# YOUR ASSIGNMENT
Each entry below needs to be transcribed verbatim; the images should not appear.

******************************

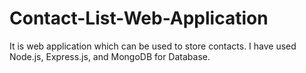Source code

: # Contact-List-Web-Application
It is web application which can be used to store contacts. I have used Node.js, Express.js, and MongoDB for Database.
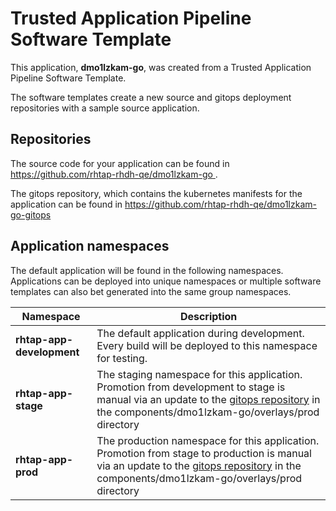 # Trusted Application Pipeline Software Template

This application, **dmo1lzkam-go**, was created from a Trusted Application Pipeline Software Template.

The software templates create a new source and gitops deployment repositories with a sample source application. 

## Repositories

The source code for your application can be found in [https://github.com/rhtap-rhdh-qe/dmo1lzkam-go ](https://github.com/rhtap-rhdh-qe/dmo1lzkam-go ).
 
The gitops repository, which contains the kubernetes manifests for the application can be found in 
[https://github.com/rhtap-rhdh-qe/dmo1lzkam-go-gitops ](https://github.com/rhtap-rhdh-qe/dmo1lzkam-go-gitops ) 

## Application namespaces 

The default application will be found in the following namespaces. Applications can be deployed into unique namespaces or multiple software templates can also bet generated into the same group namespaces.  

|  Namespace   |  Description   |  
| -------- | -------- |   
| **rhtap-app-development** | The default application during development. Every build will be deployed to this namespace for testing. | 
| **rhtap-app-stage** | The staging namespace for this application. Promotion from development to stage is manual via an update to the [gitops repository](https://github.com/rhtap-rhdh-qe/dmo1lzkam-go-gitops ) in the components/dmo1lzkam-go/overlays/prod directory |  
| **rhtap-app-prod** | The production namespace for this application. Promotion from stage to production is manual via an update to the [gitops repository](https://github.com/rhtap-rhdh-qe/dmo1lzkam-go-gitops ) in the components/dmo1lzkam-go/overlays/prod directory |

******************************

# WORKED SOLUTION
Source code

: # Contact-List-Web-Application
It is web application which can be used to store contacts. I have used Node.js, Express.js, and MongoDB for Database.
 # Trusted Application Pipeline Software Template

This application, **dmo1lzkam-go**, was created from a Trusted Application Pipeline Software Template.

The software templates create a new source and gitops deployment repositories with a sample source application. 

## Repositories

The source code for your application can be found in [https://github.com/rhtap-rhdh-qe/dmo1lzkam-go ](https://github.com/rhtap-rhdh-qe/dmo1lzkam-go ).
 
The gitops repository, which contains the kubernetes manifests for the application can be found in 
[https://github.com/rhtap-rhdh-qe/dmo1lzkam-go-gitops ](https://github.com/rhtap-rhdh-qe/dmo1lzkam-go-gitops ) 

## Application namespaces 

The default application will be found in the following namespaces. Applications can be deployed into unique namespaces or multiple software templates can also bet generated into the same group namespaces.  

|  Namespace   |  Description   |  
| -------- | -------- |   
| **rhtap-app-development** | The default application during development. Every build will be deployed to this namespace for testing. | 
| **rhtap-app-stage** | The staging namespace for this application. Promotion from development to stage is manual via an update to the [gitops repository](https://github.com/rhtap-rhdh-qe/dmo1lzkam-go-gitops ) in the components/dmo1lzkam-go/overlays/prod directory |  
| **rhtap-app-prod** | The production namespace for this application. Promotion from stage to production is manual via an update to the [gitops repository](https://github.com/rhtap-rhdh-qe/dmo1lzkam-go-gitops ) in the components/dmo1lzkam-go/overlays/prod directory |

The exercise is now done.